Em dias que estava triste, frustrada, sem esperança, enfrentando provas
que me ajudariam a ter minha mente transformada; olhei em redes sociais, a vida
de algumas pessoas que eu admiro, observei a alegria e prazer que tinham na
vida, como pareciam não ter problemas e se relacionar sem conflitos.
Certamente as pessoas não iriam discutir e colocar fotos que transmitiam
algo negativo na internet, entretanto, ver como elas estavam tão bem enquanto
eu estava mal, fez eu me sentir um lixo; como se eu não estivesse usufruindo do
mesmo por não merecer, ao mesmo tempo que parecia que eu nunca mais iria viver
como elas. Mesmo não tendo na época, motivos aparentes para reclamar ou estar
frustrada, simplesmente me sentia assim. Eu nunca havia tido este tipo de
sentimento em uma situação dessas, sempre pensei que ao ver pessoas felizes e
desfrutando de momentos em família, produzisse esperança para aqueles que tem
uma família dividida, mas percebi que não é bem isso que acontece.
Estando nesta situação, passei a refletir em como muitas pessoas devem
se sentir ao ver essas fotos, bem como ao ver a nossa família. Não que esteja
errado ser e parecer feliz, contudo, não deixar que as pessoas saibam que
também sofremos, somos humanos, temos limites e discutimos diante de
determinadas situações; permite que o inimigo as coloque em prisões mentais e
emocionais, convencendo-as de que nunca alcançarão aquilo que Deus tem, pois a
imagem que permitimos que elas tenham de nós, cria no interior delas uma
fantasia de uma vida que nem nós temos, enquanto parecemos ter.
Os alvos que criamos podem estar relacionados aos mais variados aspectos
possíveis, de acordo com o foco e área de interesse de cada pessoa. Desta
forma, precisamos ser cuidadosos com aquilo que estabelecemos e apresentamos,
pois as pessoas tentarão nos alcançar. Quando parecemos perfeitos, as pessoas
também podem não se sentir à vontade para expressarem suas dificuldades, pois
podem temer que venhamos a criar uma imagem negativa delas.

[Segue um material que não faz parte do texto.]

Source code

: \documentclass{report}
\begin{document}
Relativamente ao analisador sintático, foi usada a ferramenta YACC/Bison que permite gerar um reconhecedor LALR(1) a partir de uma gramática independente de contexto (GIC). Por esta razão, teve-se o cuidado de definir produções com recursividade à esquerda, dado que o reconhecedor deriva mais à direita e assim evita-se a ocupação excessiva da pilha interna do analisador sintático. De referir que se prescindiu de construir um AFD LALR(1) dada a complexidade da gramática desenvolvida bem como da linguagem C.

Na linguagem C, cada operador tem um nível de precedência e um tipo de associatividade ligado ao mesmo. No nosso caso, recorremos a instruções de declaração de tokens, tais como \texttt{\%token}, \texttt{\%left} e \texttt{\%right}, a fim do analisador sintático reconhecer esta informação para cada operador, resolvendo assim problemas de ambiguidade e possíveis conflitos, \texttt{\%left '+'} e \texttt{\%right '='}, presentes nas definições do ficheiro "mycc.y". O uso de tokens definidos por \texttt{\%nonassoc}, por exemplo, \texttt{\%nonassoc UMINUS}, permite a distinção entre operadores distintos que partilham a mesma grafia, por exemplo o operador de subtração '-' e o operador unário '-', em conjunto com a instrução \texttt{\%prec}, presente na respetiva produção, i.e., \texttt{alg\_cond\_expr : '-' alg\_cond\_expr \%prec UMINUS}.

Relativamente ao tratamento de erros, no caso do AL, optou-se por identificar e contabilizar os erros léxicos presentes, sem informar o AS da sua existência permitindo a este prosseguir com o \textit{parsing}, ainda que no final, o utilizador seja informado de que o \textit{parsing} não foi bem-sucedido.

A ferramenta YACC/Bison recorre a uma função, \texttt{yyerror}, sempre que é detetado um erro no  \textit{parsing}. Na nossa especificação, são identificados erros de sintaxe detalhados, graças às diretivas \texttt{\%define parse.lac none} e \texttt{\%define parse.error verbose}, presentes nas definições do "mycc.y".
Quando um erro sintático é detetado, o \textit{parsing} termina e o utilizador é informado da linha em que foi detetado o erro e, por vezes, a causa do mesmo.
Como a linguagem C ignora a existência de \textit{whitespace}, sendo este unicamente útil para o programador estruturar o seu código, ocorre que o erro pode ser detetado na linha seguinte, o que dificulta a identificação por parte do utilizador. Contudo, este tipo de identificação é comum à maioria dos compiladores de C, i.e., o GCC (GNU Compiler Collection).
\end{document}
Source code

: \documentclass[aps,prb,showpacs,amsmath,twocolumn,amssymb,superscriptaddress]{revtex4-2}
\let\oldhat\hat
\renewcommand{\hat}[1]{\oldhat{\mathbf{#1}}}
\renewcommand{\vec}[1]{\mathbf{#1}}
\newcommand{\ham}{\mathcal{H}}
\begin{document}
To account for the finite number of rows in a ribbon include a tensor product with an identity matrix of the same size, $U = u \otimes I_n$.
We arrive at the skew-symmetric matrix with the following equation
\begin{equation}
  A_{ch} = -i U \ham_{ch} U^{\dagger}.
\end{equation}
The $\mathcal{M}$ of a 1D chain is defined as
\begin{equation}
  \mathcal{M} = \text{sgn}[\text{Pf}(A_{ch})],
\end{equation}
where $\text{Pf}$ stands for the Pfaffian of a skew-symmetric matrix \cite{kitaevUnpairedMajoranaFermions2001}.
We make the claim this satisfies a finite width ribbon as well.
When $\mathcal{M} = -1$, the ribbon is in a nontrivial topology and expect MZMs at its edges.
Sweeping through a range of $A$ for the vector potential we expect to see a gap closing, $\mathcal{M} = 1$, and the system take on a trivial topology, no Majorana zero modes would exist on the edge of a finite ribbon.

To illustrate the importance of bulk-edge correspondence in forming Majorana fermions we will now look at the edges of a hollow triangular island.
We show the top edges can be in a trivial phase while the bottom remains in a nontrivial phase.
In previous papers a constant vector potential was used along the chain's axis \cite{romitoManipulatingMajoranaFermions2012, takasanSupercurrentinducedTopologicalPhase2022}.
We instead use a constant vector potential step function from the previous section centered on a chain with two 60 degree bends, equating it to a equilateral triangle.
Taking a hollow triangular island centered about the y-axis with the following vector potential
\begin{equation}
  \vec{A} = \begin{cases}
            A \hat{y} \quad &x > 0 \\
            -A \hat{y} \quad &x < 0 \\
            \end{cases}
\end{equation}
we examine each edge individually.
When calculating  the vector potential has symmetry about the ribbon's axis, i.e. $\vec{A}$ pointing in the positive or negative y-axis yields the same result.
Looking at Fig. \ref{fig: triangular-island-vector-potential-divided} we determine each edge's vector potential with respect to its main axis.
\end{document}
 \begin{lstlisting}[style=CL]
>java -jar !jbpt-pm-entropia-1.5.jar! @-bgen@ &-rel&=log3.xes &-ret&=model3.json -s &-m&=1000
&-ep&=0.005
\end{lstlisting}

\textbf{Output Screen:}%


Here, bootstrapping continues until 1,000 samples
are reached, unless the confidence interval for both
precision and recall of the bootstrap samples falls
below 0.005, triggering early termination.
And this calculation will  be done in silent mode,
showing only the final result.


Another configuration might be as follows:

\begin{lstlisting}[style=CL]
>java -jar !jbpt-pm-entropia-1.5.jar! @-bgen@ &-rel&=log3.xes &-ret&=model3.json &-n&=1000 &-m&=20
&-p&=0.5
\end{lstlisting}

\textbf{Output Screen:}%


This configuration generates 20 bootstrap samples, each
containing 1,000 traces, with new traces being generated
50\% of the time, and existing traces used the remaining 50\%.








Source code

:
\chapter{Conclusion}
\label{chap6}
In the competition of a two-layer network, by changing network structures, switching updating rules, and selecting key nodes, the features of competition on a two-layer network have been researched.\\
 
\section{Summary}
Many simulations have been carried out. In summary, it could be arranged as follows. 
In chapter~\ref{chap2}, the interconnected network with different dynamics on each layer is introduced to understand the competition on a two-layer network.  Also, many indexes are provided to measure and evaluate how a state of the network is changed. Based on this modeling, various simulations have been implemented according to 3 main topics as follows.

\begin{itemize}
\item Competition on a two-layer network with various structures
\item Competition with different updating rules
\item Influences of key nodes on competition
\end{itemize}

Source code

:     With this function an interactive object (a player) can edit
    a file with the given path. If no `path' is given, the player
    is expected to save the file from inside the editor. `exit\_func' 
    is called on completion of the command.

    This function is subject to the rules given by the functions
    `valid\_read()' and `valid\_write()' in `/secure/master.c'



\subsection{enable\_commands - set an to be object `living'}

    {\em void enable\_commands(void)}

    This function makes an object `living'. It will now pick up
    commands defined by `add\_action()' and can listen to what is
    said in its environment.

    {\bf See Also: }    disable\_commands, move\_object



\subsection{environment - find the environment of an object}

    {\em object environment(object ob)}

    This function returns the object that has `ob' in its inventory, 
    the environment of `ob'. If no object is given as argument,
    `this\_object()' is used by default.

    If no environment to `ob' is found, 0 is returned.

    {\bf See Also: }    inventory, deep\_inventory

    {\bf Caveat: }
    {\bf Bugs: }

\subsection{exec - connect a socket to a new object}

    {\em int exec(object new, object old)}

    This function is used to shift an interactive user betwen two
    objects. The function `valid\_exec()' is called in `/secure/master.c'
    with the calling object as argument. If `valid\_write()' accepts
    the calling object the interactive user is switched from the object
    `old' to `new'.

Uma vez, ocorreu um fato que me fez desejar desaparecer. Nos trabalhos
sociais, cuidamos alguns anos de uma família com muitos filhos e eu era mentora
da filha mais velha. Ela tinha nove anos e passava tempo comigo com certa
frequência. Certo dia, ela apareceu na igreja com uma fronha enrolada ao redor
do corpo como se fosse uma saia social e de cintura alta, com uma sandália com
salto não muito alto e com os olhos maquiados. A mãe dela, que não era uma
pessoa muito “saudável”, já tinha sete filhos e era um ano mais velha do que
eu. Quando ela me viu, sorriu e disse que a filha queria ir à igreja vestida
como a Aline. A menina estava feliz pois estava vestida como eu. Eu sabia que
era uma fronha, pois já tinha arrumado as roupas de cama na casa deles. Ver uma
menina com nove anos usando uma fronha como saia por minha causa, acabou
comigo.
Somente o Espírito Santo e o amor de Deus em nós, podem nos transformar
e nos ensinar a maneira que devemos agir, e que consequentemente,
influenciaremos as pessoas positivamente, levando-as para perto do Pai ao invés
de afastá-las ou desanimá-las com mentiras de alvos inalcançáveis.